_EXERCISE DATA_:
*** Begin section ***

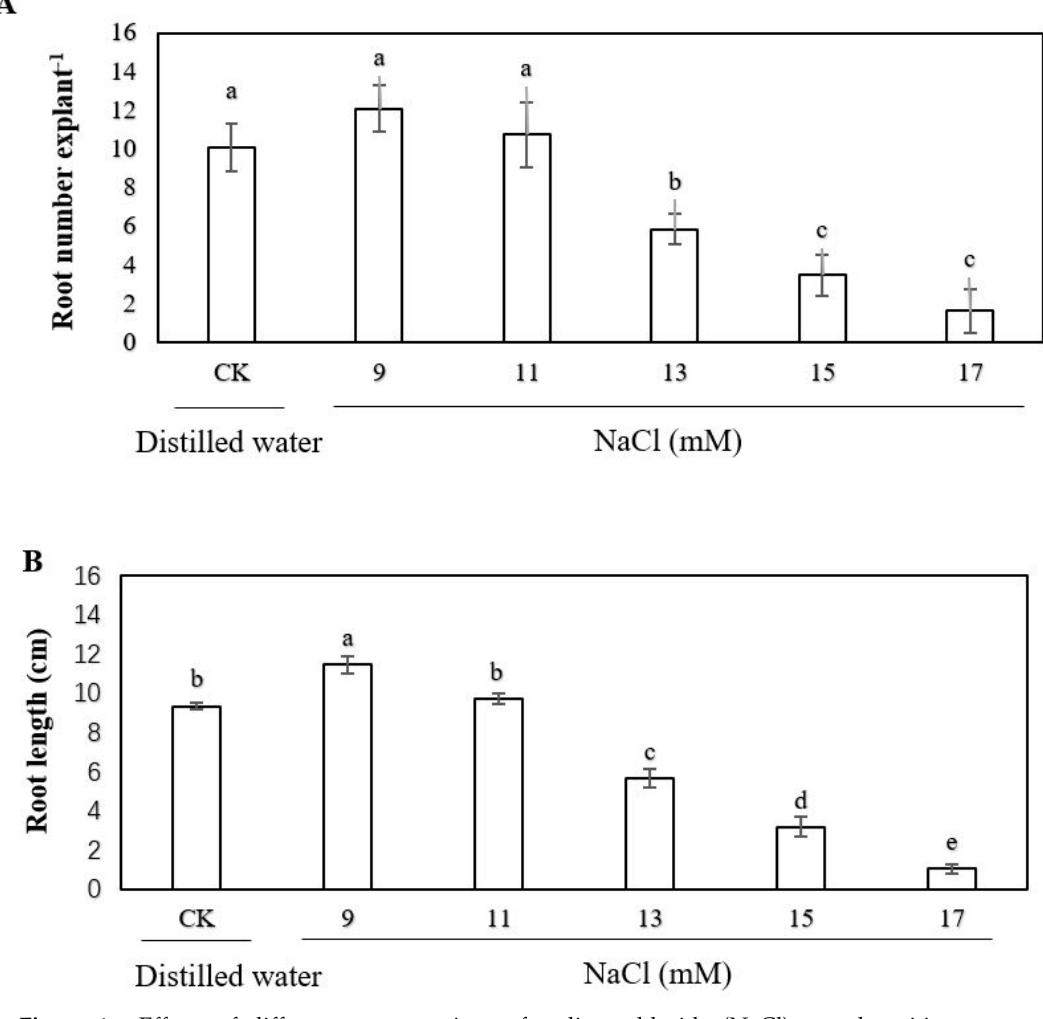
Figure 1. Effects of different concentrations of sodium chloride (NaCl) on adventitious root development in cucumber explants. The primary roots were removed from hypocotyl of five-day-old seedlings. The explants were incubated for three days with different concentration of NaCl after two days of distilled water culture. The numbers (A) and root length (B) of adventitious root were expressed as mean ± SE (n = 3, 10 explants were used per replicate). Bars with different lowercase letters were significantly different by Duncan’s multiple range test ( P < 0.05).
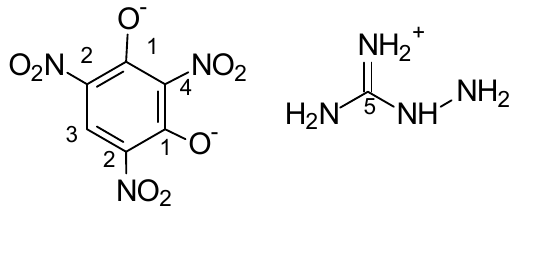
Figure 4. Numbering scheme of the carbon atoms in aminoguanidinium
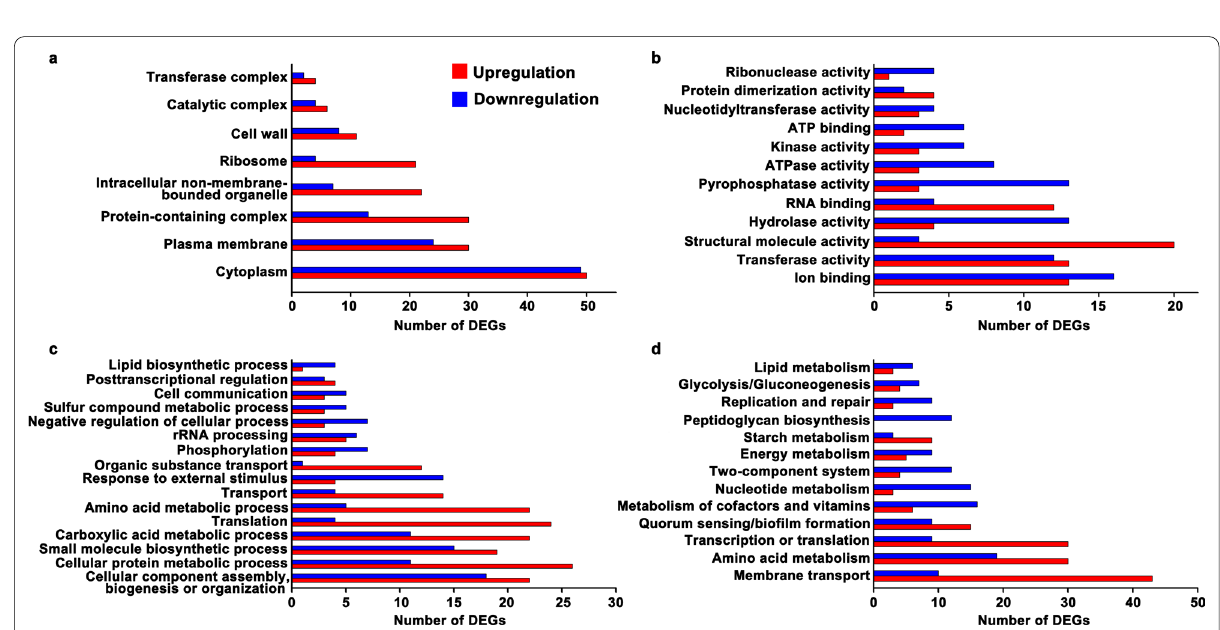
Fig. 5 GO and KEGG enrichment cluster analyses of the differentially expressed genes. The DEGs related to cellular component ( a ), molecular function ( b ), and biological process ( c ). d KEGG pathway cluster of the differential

*** End section ***
*** Begin section ***

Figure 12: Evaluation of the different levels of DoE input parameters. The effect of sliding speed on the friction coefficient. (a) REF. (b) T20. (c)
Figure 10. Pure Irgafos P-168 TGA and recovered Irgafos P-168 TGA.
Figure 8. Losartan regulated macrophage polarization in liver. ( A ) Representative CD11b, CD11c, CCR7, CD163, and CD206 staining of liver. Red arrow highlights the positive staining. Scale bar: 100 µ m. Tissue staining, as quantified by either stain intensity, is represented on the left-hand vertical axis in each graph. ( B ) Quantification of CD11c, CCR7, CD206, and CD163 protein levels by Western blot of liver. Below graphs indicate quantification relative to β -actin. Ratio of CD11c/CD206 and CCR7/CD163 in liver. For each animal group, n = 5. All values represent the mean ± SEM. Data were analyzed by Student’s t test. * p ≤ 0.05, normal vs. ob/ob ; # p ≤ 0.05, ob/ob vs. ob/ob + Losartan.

*** End section ***

_YOUR GOAL_: Look above for the line with "Figure 1. Effects"; quote it and every line after it, stopping after the line with "Figure 4. Numbering", exactly, with nothing added and without pictures.

_ANSWER AREA_:
Figure 1. Effects of different concentrations of sodium chloride (NaCl) on adventitious root development in cucumber explants. The primary roots were removed from hypocotyl of five-day-old seedlings. The explants were incubated for three days with different concentration of NaCl after two days of distilled water culture. The numbers (A) and root length (B) of adventitious root were expressed as mean ± SE (n = 3, 10 explants were used per replicate). Bars with different lowercase letters were significantly different by Duncan’s multiple range test ( P < 0.05).
Figure 4. Numbering scheme of the carbon atoms in aminoguanidinium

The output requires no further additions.